- DVD Cover
- Directed by: Satish Vegesna
- Written by: Satish Vegesna
- Starring: Allari Naresh Tanya Vakil
- Cinematography: S. Arun Kumar
- Edited by: Nandamuri Hari
- Music by: Valluri Raja Sekhar
- Production company: GSK Network
- Release date: 12 December 2008;
- Country: India
- Language: Telugu

= Dongala Bandi =

Dongala Bandi is a 2008 Indian Telugu-language comedy film directed by Satish Vegesna and starring Allari Naresh and newcomer Tanya. The plot is treasure hunt of Nizam's looted treasury by the heirs of the robbers.

== Cast ==

- Allari Naresh as Krish
- Tanya Vakil as Aishwarya
- Malishka
- Ali as Tantia Tope / Tribal leader
- Venu Madhav as Pinakapani / Don Amrutapani
- Brahmanandam
- Jaya Prakash Reddy
- Master Bharath
- M. S. Narayana as Okka Magaadu
- Geetha Singh
- Chitram Srinu
- Venu Yeldandi
- Kovai Sarala as Aishwarya's sister
- Rao Ramesh
- Jeeva
- Shankar Melkote
- Kondavalasa
- Krishna Bhagavaan
- Rajitha
- Fish Venkat
- Gundu Sudarshan
- Suman Setty
- Shakeela
- Puja Bharati

== Production ==
Allari Naresh plays a thief after Gamyam and Blade Babji.

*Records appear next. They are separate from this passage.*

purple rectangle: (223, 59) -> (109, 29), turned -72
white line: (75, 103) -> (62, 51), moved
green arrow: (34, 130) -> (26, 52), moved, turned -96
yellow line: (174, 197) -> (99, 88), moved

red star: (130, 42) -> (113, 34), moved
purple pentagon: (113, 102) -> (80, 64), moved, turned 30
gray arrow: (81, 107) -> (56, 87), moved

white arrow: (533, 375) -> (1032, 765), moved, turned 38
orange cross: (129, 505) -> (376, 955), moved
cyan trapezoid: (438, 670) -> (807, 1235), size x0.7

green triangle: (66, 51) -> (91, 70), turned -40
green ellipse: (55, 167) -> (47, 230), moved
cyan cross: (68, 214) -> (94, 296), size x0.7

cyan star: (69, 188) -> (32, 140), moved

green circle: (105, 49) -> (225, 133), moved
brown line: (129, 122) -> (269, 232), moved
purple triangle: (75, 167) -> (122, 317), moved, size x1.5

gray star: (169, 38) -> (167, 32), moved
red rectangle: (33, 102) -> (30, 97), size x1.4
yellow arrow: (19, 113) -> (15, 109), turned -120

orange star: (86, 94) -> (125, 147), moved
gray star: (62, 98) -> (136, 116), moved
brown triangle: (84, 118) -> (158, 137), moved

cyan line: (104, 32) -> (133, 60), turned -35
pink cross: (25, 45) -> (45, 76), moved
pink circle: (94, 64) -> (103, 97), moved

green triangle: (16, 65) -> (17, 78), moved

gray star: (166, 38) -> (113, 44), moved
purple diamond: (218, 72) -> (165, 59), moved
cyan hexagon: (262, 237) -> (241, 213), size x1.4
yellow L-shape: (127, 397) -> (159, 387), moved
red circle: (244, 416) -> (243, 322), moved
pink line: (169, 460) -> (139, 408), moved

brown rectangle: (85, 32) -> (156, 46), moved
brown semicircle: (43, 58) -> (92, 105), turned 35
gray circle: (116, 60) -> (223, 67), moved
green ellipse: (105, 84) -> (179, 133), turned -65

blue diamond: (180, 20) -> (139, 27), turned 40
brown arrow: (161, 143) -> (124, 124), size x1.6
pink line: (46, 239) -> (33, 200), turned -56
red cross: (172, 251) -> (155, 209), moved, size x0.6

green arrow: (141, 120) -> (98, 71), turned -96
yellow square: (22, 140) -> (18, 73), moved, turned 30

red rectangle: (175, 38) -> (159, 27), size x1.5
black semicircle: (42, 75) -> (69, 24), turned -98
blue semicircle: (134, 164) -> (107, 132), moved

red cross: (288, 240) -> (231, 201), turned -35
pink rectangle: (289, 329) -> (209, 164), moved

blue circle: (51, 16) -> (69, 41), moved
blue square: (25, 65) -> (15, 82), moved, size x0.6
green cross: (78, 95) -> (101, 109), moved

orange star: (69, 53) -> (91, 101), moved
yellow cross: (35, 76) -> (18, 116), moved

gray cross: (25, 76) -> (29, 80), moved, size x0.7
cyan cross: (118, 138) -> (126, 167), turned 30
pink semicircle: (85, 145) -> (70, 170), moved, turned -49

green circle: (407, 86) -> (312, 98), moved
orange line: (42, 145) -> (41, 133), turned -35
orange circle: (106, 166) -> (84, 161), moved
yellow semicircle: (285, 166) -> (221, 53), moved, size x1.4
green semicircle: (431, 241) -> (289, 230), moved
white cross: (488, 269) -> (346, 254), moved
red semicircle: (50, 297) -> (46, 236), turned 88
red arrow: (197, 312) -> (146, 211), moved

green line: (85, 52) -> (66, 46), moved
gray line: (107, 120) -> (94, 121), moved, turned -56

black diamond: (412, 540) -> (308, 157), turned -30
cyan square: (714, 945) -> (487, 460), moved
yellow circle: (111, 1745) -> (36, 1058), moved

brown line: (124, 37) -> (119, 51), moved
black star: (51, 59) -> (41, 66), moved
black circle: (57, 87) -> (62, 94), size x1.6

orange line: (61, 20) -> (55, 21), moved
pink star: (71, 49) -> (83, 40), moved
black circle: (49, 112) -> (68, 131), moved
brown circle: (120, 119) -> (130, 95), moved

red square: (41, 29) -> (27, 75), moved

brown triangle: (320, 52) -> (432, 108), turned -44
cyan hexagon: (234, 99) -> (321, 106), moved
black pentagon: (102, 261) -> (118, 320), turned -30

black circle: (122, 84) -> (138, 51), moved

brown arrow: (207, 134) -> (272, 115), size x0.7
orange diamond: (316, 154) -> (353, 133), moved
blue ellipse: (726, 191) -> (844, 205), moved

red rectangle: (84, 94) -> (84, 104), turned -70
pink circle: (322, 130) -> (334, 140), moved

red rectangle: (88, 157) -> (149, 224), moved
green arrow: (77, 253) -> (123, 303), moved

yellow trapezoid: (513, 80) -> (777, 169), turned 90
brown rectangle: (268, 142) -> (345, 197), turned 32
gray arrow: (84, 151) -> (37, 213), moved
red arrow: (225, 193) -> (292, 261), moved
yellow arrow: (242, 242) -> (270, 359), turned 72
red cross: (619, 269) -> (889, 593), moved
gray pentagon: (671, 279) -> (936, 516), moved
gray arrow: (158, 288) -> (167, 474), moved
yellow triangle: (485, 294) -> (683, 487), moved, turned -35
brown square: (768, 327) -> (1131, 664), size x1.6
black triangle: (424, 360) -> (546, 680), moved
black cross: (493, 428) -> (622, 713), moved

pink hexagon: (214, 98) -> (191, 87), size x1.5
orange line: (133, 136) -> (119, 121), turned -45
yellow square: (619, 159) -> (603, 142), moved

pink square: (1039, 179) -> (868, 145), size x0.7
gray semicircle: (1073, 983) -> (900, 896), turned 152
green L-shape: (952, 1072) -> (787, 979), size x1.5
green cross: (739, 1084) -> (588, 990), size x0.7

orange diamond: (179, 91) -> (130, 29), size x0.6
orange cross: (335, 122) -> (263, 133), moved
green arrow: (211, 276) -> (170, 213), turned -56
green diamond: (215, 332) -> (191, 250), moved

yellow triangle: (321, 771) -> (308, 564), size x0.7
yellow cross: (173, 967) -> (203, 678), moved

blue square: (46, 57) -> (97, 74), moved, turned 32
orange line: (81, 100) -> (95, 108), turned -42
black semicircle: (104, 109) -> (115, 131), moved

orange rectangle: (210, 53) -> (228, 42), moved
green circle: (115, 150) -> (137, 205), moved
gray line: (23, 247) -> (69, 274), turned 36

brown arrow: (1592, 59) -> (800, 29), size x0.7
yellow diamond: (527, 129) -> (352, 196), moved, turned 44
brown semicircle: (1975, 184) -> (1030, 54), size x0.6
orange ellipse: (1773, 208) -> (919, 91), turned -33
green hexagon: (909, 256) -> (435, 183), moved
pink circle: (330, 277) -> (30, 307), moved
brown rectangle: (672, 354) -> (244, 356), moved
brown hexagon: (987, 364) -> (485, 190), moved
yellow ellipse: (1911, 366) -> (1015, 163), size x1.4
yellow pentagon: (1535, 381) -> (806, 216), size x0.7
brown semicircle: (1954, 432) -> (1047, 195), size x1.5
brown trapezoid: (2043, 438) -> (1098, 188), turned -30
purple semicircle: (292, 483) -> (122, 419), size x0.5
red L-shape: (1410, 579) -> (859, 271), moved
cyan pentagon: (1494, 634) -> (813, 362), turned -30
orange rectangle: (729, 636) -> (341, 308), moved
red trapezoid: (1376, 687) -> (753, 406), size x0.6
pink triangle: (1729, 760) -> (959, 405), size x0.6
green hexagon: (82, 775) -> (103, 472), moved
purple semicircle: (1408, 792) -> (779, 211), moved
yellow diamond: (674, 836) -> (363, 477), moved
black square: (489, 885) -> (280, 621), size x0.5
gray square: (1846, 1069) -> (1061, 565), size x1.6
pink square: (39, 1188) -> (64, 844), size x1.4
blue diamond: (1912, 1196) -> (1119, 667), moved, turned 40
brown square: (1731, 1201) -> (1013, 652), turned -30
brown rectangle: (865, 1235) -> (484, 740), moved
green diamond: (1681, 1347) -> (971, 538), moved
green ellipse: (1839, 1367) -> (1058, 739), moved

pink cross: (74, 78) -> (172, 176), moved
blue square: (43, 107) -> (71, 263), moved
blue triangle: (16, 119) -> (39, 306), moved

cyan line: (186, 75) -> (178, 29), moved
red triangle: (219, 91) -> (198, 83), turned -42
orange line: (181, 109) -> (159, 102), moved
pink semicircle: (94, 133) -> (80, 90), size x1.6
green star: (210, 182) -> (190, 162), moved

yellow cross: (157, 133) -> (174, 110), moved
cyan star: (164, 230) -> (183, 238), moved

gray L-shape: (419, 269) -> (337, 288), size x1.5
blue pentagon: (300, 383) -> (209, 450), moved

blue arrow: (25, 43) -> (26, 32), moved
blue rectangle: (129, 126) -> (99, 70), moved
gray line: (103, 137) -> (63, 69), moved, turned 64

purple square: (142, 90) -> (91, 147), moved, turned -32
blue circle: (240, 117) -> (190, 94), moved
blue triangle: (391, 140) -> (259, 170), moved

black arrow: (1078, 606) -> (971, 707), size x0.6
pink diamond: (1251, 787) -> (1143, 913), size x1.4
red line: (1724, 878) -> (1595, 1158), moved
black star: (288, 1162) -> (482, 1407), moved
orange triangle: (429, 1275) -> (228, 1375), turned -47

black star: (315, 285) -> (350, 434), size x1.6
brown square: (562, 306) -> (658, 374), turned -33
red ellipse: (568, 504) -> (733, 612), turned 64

This is the debut film of director Satish Vegesna.

== Soundtrack ==
Music is composed by Rajasekhar Valluri. The lyrics are written by Suddala Ashok Teja, Abhinaya Srinvas, and Surisetty Rama Rao.
1. "Amma Cheppindhi" - Ranjith
2. "Nelaku Jarene" - Rajasekhar
3. "Chetha Venna" - Rahul Nambiar, Shweta Pandit
4. "Oorori Mavayy" - Rajasekhar, Priya
5. "Sannajaji Pakka" - Manikka Vinayagam, Bhargavi Pillai
6. "Paka Paka Navvu" - Srinath, Sai Saritha, Madhu Priya, Sahithi, Shravya

== Reception ==
The Times of India gave the film a rating of two out of five stars and called the film "a misadventure". The Hindu opined that "Dongala Bandi succeeds in keeping Allari Naresh's fans and comedy genre lovers faithfully entertained and involved". Idlebrain wrote that "On a whole, Allari Naresh's Dongala Bandi disappoints big time".